### [DIRECTIONS FOR THIS TASK]
Please copy every record below exactly, leaving out the pictures.

### [DATA RECORDS]

⁂

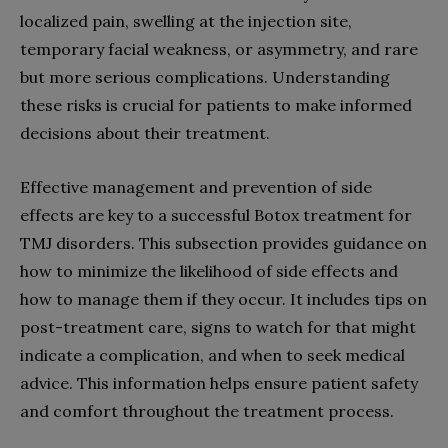
localized pain, swelling at the injection site,
temporary facial weakness, or asymmetry, and rare
but more serious complications. Understanding
these risks is crucial for patients to make informed
decisions about their treatment.
Effective management and prevention of side
effects are key to a successful Botox treatment for
TMJ disorders. This subsection provides guidance on
how to minimize the likelihood of side effects and
how to manage them if they occur. It includes tips on
post-treatment care, signs to watch for that might
indicate a complication, and when to seek medical
advice. This information helps ensure patient safety
and comfort throughout the treatment process.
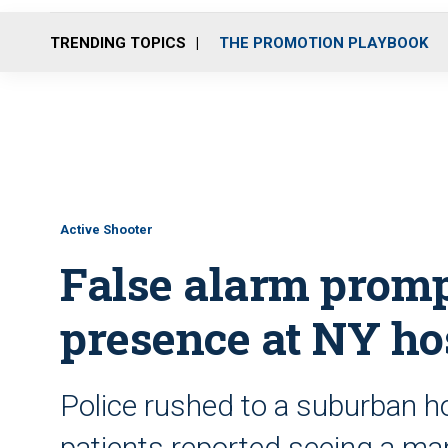
TRENDING TOPICS
THE PROMOTION PLAYBOOK
Active Shooter
False alarm promp
presence at NY ho
Police rushed to a suburban ho
patients reported seeing a ma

⁂

### [WRITTEN RESPONSE]
localized pain, swelling at the injection site,
temporary facial weakness, or asymmetry, and rare
but more serious complications. Understanding
these risks is crucial for patients to make informed
decisions about their treatment.
Effective management and prevention of side
effects are key to a successful Botox treatment for
TMJ disorders. This subsection provides guidance on
how to minimize the likelihood of side effects and
how to manage them if they occur. It includes tips on
post-treatment care, signs to watch for that might
indicate a complication, and when to seek medical
advice. This information helps ensure patient safety
and comfort throughout the treatment process.
TRENDING TOPICS
THE PROMOTION PLAYBOOK
Active Shooter
False alarm promp
presence at NY ho
Police rushed to a suburban ho
patients reported seeing a ma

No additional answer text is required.